Theophilus cupped his hands. “You call Isis ‘she.’ She wants in, you said. Do you have any idea why she wants in?”
The tall planetologist shrugged. “Maybe she’s curious. Or maybe she’s hungry.”
Theophilus’s scroll chimed; he glanced at it. A summons from the communications room. He headed for the door.
“Sir?” Dieter Franklin said.
Theophilus looked over his shoulder. “I’ll consider your recommendation, Mr. Franklin. For now, the matter is closed.”
TWENTY-FOUR
Tam Hayes, his left foot dragging and his servomotors flashing yellow overheat warnings in his corneal display like slow fireworks, arrived at the clearing around the digger mounds.
Sunlight came out of the hazy east with a humid intensity. The forest canopy breathed vapor like a sleepy dragon. Trails of fog wound down from the high Copper Mountain range in ghostly rivers.

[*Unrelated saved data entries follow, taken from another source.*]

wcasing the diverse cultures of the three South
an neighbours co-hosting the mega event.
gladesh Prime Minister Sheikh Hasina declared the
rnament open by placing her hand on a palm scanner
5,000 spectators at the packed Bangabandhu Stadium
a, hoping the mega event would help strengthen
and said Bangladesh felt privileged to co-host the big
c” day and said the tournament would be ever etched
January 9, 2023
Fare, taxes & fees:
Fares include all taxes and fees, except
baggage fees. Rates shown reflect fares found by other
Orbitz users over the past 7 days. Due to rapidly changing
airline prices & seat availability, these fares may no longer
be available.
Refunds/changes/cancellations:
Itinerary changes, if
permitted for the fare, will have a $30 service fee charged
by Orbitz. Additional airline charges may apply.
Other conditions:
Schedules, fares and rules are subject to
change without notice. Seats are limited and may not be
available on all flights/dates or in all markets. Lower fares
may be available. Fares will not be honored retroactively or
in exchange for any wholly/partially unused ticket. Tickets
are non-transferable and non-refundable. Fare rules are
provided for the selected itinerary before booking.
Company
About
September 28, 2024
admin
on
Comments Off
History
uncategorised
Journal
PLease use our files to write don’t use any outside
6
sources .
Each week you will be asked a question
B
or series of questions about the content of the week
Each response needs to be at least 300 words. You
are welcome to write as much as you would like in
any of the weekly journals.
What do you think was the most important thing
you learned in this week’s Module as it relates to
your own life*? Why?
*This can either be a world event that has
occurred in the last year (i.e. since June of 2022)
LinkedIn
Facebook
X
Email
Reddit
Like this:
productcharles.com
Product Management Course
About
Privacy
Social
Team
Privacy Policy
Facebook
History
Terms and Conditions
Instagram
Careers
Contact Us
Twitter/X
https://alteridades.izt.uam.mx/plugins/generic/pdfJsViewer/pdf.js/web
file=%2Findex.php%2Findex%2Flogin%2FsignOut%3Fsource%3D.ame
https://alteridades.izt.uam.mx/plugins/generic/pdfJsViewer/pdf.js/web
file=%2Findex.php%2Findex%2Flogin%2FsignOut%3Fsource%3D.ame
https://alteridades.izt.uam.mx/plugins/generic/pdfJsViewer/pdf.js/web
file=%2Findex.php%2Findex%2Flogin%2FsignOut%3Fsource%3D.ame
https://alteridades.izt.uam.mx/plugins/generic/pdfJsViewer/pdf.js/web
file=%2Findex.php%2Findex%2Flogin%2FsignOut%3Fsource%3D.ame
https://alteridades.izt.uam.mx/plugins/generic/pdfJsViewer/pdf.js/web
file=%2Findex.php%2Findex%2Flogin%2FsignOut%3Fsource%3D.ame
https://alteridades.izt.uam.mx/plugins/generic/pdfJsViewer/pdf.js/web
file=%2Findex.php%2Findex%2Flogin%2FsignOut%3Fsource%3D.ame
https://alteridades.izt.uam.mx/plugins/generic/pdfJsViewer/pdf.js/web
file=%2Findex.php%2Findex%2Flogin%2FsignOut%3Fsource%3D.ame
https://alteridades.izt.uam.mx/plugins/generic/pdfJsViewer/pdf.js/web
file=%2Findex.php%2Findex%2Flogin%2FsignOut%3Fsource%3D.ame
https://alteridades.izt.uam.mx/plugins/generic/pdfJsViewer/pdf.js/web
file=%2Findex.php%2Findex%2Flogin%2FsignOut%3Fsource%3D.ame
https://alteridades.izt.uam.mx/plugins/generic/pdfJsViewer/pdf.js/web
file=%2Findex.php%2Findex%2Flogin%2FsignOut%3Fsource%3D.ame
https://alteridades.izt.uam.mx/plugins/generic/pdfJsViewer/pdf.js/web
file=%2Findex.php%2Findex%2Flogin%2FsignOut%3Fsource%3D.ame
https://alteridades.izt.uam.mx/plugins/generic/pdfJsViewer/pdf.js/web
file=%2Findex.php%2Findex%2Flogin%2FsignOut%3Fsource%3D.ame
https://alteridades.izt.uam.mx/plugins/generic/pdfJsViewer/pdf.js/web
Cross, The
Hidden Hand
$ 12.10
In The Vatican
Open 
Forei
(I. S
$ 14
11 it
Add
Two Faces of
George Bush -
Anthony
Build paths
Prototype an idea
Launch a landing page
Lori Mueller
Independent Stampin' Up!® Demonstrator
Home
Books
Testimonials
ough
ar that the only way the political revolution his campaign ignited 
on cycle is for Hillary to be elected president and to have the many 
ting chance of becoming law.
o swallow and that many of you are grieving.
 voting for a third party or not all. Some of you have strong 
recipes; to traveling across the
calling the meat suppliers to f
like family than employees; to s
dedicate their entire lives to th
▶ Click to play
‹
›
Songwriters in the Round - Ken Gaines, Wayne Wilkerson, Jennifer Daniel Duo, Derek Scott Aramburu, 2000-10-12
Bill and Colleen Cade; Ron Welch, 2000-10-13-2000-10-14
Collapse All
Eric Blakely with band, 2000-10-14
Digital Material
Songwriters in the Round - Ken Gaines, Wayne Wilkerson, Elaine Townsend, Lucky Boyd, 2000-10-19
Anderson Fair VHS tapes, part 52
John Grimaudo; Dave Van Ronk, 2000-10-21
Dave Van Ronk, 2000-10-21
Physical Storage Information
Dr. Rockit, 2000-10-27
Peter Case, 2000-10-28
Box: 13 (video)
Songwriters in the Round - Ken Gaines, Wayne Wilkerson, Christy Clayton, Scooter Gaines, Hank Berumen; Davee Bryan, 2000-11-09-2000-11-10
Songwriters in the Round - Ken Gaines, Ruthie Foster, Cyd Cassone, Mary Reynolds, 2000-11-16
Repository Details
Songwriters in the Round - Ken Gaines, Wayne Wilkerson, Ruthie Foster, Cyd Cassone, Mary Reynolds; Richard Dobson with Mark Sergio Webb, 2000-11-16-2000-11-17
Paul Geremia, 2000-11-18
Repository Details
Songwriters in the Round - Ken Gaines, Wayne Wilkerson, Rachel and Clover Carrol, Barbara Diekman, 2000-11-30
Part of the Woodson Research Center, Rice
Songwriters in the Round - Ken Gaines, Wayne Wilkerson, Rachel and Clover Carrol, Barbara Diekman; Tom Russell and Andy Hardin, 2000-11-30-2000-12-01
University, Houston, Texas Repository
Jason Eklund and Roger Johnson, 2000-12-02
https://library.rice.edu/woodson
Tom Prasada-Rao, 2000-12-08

Hayes moved cautiously in his ponderous bioarmor. At least five diggers (and more, perhaps, hidden in the tree perimeter or away from the mounds) watched him enter the clearing. He carried attached to his armor an electric quirt and a pistol loaded with rubberized bullets. So far, however, the diggers had maintained a respectful distance from him. They seemed neither alarmed nor hostile—only watchful. If, that is, he was interpreting their poised silences correctly. Their heads swiveled like radar dishes. Standing erect, they reminded Hayes of photographs he had seen: prairie dogs taking the sun. Sunlight glittered on their blank eyes.
He had kept open his channel to Zoe. She did not speak often, often ignored his calls, but he was comforted by the faint sound of her breathing.